SELECTED PASSAGE:
________
Through the nineteenth century the consumption of fresh(ish) peas increased, and the expansion of the railway network allowed Essex producers to send vast quantities of all sorts of fresh produce up to London – by 1850 3,900 tons of peas from surrounding counties were sold through the markets there (G. Dodds, The Food of London (London, 1856), p.387). And how were many of these peas harvested in a pre-mechanised age? Well, school log books of the period are littered with references to pupils being absent for all sorts of harvest work, not least that of pea picking, probably there alongside their mothers. The income that families made from seasonal work was not to be underestimated, and full advantage was made of these opportunities.
And it was not just women and children who helped bring in the peas. Many itinerant workers also relied on various crops, and growers were glad of the extra labour to bring in the harvest. David Smith, farmer, author and broadcaster of Broomfield, wrote of the ‘grey tattered figures of all types and ages [as] they trudged along slowly in the bright June sunlight … They would come, every year … just as they came to thousands of other farms … And so to Hill Farm, with near it the brilliant green of two to three fields of picking peas … for a fickle London market.’ (D. Smith, The Same Sky Over All (London, 1948)*, p.116).
As to quite how ‘fresh’ hand-picked peas were in the nineteenth and twentieth centuries, it is debatable. It wasn’t until freezing was first developed in the 1920s that the possibility of something akin to freshly picked peas became available to most consumers. However, without the advent of retailers with frozen sections and domestic home freezers, frozen peas eaten widely would have to wait until well into the second half of the twentieth century. In the meantime, and as with most vegetables, peas would have probably been well boiled!
If you wanted to eat peas fresh from the garden then, as indicated above, you had to grow them, and it is the same today. The joy of podding peas is one of the highlights of summer – so much so that sometimes more end up being eaten before they even make it to the cook! There are lots of varieties to choose from, not least the well known and locally raised Kelvedon Wonder which harks back to the 1920s. An older variety is Ne Plus Ultra from the early nineteenth century. Perhaps you know it from the BBC television series The Victorian Kitchen Garden (1987)* when Harry Dodson and Peter Thoday resurrected the variety from some very old seed. It was alleged to reach 7 foot in height, which is probably why it waned in popularity – modern varieties are generally all dwarfing which is an advantage to growers.
________
PROBLEMS TO SOLVE:
A. Say whether each statement agrees with the passage on pea growing, answering yes or no and quoting the words of the passage that decide it: (i) By 1850, 3,900 tons of peas from surrounding counties were sold through the London markets. (ii) Freezing was first developed in the 1940s. (iii) Ne Plus Ultra is a variety from the early twentieth century.
B. Duplicate the part of the passage on pea growing that opens with the words containing "And it was not" and closes with "(London, 1948)*, p.116).".
The lines that follow are not needed for any of this.

INPUT DATA:
________
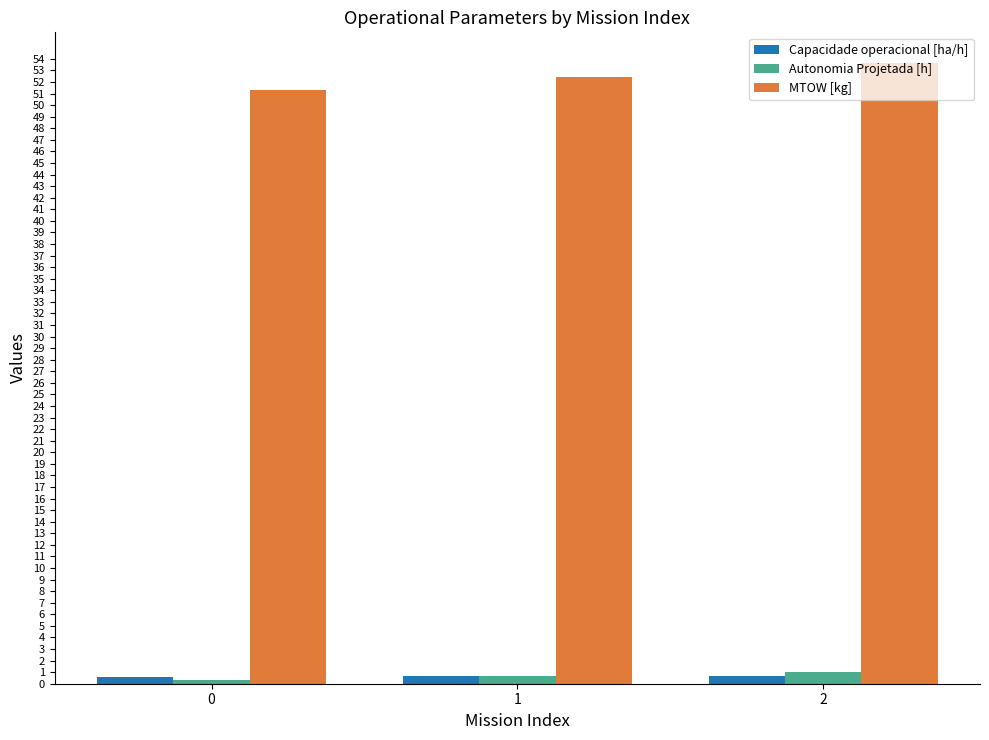

Which series has the largest range (max minus min)?

MTOW [kg]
________
PER-TASK OUTPUTS:
A.
(i) Yes: "by 1850 3,900 tons of peas from surrounding counties were sold through the markets there"
(ii) No: "It wasn’t until freezing was first developed in the 1920s"
(iii) No: "An older variety is Ne Plus Ultra from the early nineteenth century"

B.
And it was not just women and children who helped bring in the peas. Many itinerant workers also relied on various crops, and growers were glad of the extra labour to bring in the harvest. David Smith, farmer, author and broadcaster of Broomfield, wrote of the ‘grey tattered figures of all types and ages [as] they trudged along slowly in the bright June sunlight … They would come, every year … just as they came to thousands of other farms … And so to Hill Farm, with near it the brilliant green of two to three fields of picking peas … for a fickle London market.’ (D. Smith, The Same Sky Over All (London, 1948)*, p.116).